I have to calculate the Zscore(from scipy.stats import zscore
) of these 20 columns, for that I am reading these 20 columns as numpy array.
But this collect is causing the spark cluster to restart, I understand collect is trying to bring the entire data set into a driver, do we have an alternative approach for solving this problem?
I can increase the driver node memory or I can think of using memory optimized VM for the driver, but do we have an alternative without a higher infra?
Below is the code snippet to create the sample dataframe.
import databricks.koalas as ks
import pandas as pd
import random
import numpy as np
from scipy.stats import zscore
df = ks.DataFrame.from_dict({
'Column1': [random.randint(0, 100000) for i in range(15000000)],
'Column2': [random.randint(0, 100000) for i in range(15000000)],
'Column3': [random.randint(0, 100000) for i in range(15000000)],
'Column4': [random.randint(0, 100000) for i in range(15000000)],
'Column5': [random.randint(0, 100000) for i in range(15000000)],
'Column6': [random.randint(0, 100000) for i in range(15000000)],
'Column7': [random.randint(0, 100000) for i in range(15000000)],
'Column8': [random.randint(0, 100000) for i in range(15000000)],
'Column9': [random.randint(0, 100000) for i in range(15000000)],
'Column10': [random.randint(0, 100000) for i in range(15000000)],
'Column11': [random.randint(0, 100000) for i in range(15000000)],
'Column12': [random.randint(0, 100000) for i in range(15000000)],
'Column13': [random.randint(0, 100000) for i in range(15000000)],
'Column14': [random.randint(0, 100000) for i in range(15000000)],
'Column15': [random.randint(0, 100000) for i in range(15000000)],
'Column16': [random.randint(0, 100000) for i in range(15000000)],
'Column17': [random.randint(0, 100000) for i in range(15000000)],
'Column18': [random.randint(0, 100000) for i in range(15000000)],
'Column19': [random.randint(0, 100000) for i in range(15000000)],
'Column20': [random.randint(0, 100000) for i in range(15000000)]
})
df_spark=df.to_spark()
stats_array = np.array(df_spark.select('Column1', 'Column2', 'Column3', 'Column4', 'Column5', 'Column6', 'Column7', 'Column8', 'Column9', 'Column10', 'Column11', 'Column12', 'Column13', 'Column14', 'Column15', 'Column16','Column17','Column18','Column19','Column20').collect()) #causing out of memory error
normalized_data = zscore(stats_array, axis=0)
normalized_data_remnan = np.nan_to_num(normalized_data)
normalized_df = pd.DataFrame(data=normalized_data_remnan, columns=['Column1', 'Column2', 'Column3', 'Column4', 'Column5', 'Column6', 'Column7', 'Column8', 'Column9', 'Column10', 'Column11', 'Column12', 'Column13', 'Column14', 'Column15', 'Column16','Column17','Column18','Column19','Column20'])
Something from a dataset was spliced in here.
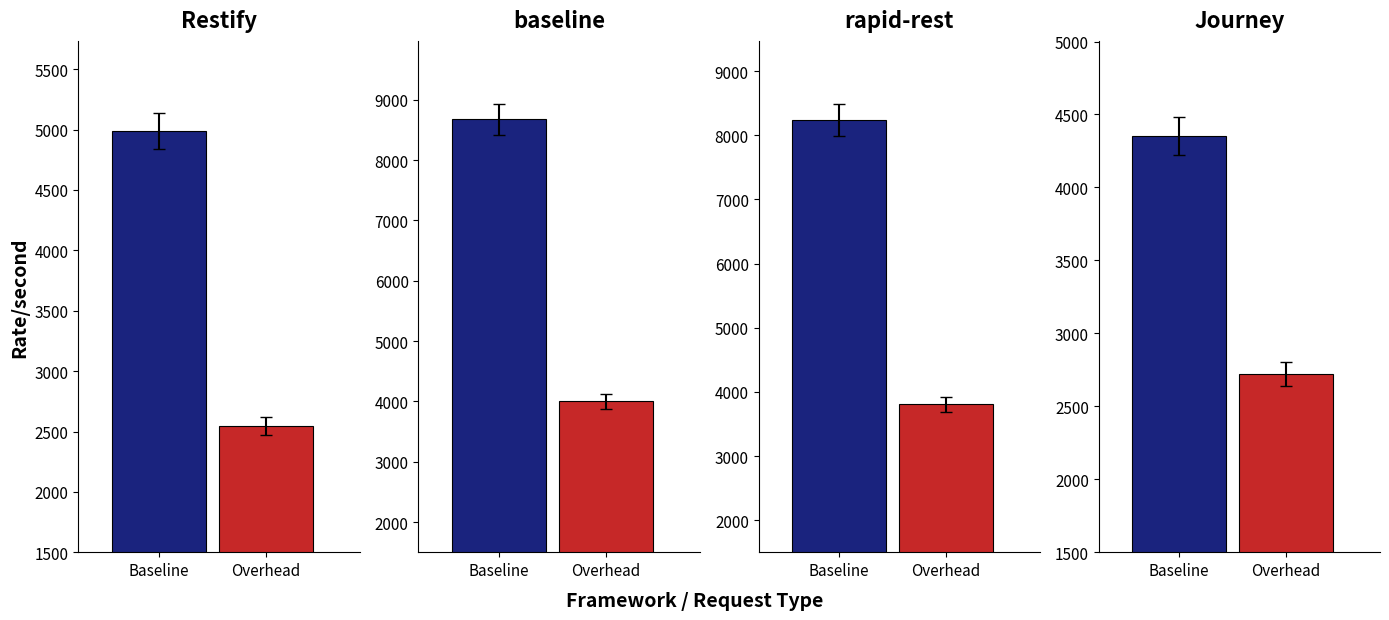

What is the value of the Overhead bar at the 3rd from the left?

3806.1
normalized_df['sq_dist'] = [np.linalg.norm(i) for i in normalized_data_remnan]
Is there a better way of doing this without getting all the columns as a numpy array in driver? I would appreciate your suggestions on this.
CodePudding user response:
To keep all your results in Spark and avoid the collect
step, you should use a for-loop and aggregate functions over the entire dataframe:
import pyspark.sql.functions as F
from pyspark.sql.window import Window
w = Window.partitionBy()
for c in df_spark.columns:
df_spark = df_spark.withColumn(c, (F.col(c) - F.mean(c).over(w)) / F.stddev(c).over(w))
In this case I supposed that all your columns needed to be standardized, otherwise specify which columns you need instead of writing df_spark.columns
.
The empty window Window.partitionBy()
is needed by pyspark to compute mean and standard deviation on the entire column.
CodePudding user response:
You can save your data as parquet or csv on the hard disk and restart your kernel then load the data outside of pyspark environment. the main problem with .collect is data will be loaded in pyspark and your python at the same time and it will get a huge memory.